Banks have significantly increased mortgage rates and withdrawn hundreds of products in recent weeks amid expectations of higher inflation. Rates on some short-term fixed-rate mortgages have now surpassed their longer-term counterparts, according to financial information website Moneyfacts. Researchers found the average rate on a two-year fixed homeowner mortgage is now higher than the average five-year fixed-rate deal. The average two-year fixed residential mortgage was 5.84 per cent on Wednesday—up from 4.83 per cent at the start of March and the highest level since July 2024. The average five-year fixed residential mortgage rate stands at 5.75 per cent, up from 4.95 per cent at March's start and at its highest since November 2023.

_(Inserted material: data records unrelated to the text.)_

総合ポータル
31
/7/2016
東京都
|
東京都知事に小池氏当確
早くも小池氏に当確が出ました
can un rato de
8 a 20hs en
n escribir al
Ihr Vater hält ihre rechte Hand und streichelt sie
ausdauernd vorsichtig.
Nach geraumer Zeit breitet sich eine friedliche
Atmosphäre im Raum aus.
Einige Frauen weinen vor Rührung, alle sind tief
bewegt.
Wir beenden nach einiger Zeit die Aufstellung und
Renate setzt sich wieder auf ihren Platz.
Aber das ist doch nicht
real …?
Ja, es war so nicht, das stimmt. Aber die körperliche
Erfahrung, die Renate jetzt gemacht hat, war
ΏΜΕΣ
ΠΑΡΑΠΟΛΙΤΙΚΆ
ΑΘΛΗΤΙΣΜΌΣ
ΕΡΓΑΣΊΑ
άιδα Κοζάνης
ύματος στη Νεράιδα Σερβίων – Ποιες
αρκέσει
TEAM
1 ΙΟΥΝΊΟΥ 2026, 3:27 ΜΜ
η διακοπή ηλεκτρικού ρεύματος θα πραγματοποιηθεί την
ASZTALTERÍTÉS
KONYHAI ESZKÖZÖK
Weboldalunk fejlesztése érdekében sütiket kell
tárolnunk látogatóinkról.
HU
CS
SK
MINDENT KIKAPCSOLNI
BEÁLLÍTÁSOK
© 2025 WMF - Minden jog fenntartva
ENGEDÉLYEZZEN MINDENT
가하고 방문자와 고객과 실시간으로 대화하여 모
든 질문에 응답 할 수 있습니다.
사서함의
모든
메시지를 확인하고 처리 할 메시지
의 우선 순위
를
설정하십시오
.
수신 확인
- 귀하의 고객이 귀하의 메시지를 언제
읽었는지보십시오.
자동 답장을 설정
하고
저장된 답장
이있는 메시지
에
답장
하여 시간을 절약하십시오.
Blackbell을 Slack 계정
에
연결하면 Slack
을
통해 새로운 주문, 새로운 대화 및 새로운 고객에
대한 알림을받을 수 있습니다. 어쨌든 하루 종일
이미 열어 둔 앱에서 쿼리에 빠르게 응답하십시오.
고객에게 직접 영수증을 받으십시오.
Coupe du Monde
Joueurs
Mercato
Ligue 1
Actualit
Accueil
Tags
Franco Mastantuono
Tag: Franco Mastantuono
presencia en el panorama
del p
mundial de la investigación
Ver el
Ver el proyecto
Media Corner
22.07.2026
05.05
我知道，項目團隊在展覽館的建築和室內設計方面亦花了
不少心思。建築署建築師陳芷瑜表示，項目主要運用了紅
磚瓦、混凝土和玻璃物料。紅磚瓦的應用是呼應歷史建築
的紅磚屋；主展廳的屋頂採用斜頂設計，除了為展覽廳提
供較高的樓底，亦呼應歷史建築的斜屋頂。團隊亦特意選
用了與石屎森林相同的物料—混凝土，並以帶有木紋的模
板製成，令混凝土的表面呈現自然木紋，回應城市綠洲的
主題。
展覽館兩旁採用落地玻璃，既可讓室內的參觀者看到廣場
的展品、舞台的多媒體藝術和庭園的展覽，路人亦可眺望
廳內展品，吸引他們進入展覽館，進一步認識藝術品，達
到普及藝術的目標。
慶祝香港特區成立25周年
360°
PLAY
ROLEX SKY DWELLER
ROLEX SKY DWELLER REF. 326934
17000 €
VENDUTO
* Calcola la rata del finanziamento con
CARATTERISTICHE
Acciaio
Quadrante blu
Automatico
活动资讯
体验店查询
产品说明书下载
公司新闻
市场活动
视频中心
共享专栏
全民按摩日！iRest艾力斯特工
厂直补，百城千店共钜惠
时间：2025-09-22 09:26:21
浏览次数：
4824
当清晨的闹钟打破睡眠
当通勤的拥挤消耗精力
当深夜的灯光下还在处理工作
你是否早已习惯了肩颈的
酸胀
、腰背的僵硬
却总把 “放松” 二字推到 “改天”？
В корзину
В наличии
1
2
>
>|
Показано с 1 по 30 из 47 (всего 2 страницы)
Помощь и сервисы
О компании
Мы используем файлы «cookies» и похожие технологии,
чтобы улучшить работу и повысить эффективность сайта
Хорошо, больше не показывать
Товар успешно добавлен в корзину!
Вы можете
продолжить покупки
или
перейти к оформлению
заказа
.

Caitlyn Eastell from Moneyfacts stated: "Since the beginning of the conflict, almost £1,800 a year has been added onto the average two-year fixed rate—that's over £3,500 for the full term based on the typical £250,000 loan over 25 years." The Bank of England warned around 1.3 million more UK households face increased mortgage costs following the economic "shock" from the conflict. Last month, the Bank's monetary policy committee held the UK interest rate at 3.75 per cent but hinted at future rises due to inflationary pressures. Current rates suggest about 5.2 million UK mortgage holders could see repayment increases by the final quarter of 2028, up from a pre-war prediction of 3.9 million. The Bank also noted the total number of mortgage products in the UK fell from 8,500 to 7,000, though this remains higher than during the Covid-19 period and the 2022 mini-budget crisis.